The Routledge Companion to Media, Sex and Sexuality is a vibrant and authoritative exploration of the ways in which sex and sexualities are mediated in modern media and everyday life.
The 40 chapters in this volume offer a snapshot of the remarkable diversification of approaches and research within the field, bringing together a wide range of scholars and researchers from around the world and from different disciplinary backgrounds including cultural studies, education, history, media studies, sexuality studies and sociology.
The volume presents a broad array of global and transnational issues and intersectional perspectives, as authors address a series of important questions that have consequences for current and future thinking in the field. Topics explored include post-feminism, masculinities, media industries, queer identities, video games, media activism, music videos, sexualisation, celebrities, sport, sex-advice books, pornography and erotica, and social and mobile media.
The Routledge Companion to Media, Sex and Sexuality is an essential guide to the central ideas, concepts and debates currently shaping research in mediated sexualities and the connections between conceptions of sexual identity, bodies and media technologies.
Clarissa Smith is Professor of Sexual Cultures at the University of Sunderland, UK. A founding co-editor of the Routledge journal Porn Studies Clarissa’s research is focused on representations of sex and sexuality and their production and consumption. Publications include numerous articles and chapters exploring the specificities of pornographic imagery, forms of stardom, production and regulation.
Feona Attwood is Professor in Cultural Studies, Communication and Media at Middlesex University, UK. Her research is in the area of sex in contemporary culture; and in particular, sexual cultures; new technologies, identity and the body, and controversial media. Her recent publications have focused on online sexual cultures, aesthetics, sex and the media, and public engagement. She is writing a book, Sex Media and Technology. She is the co-editor of Sexualities journal and founding co-editor of the journal Porn Studies.

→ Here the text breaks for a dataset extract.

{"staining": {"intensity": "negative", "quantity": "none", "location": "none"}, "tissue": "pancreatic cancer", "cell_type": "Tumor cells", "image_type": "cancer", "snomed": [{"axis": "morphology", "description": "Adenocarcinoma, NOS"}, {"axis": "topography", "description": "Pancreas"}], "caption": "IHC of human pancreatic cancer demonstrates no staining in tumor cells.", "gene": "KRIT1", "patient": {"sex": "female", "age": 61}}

Brian McNair is Professor of Journalism, Media & Communication within the Creative Industries Faculty at Queensland University of Technology. His research and teaching interests include journalism, political communication and mediated sexuality. Brian is a regular media commentator across print, online and broadcast platforms. He has written more than 400 commentary articles for publications including the Guardian, The Conversation, The Age,The Herald and Scotland on Sunday.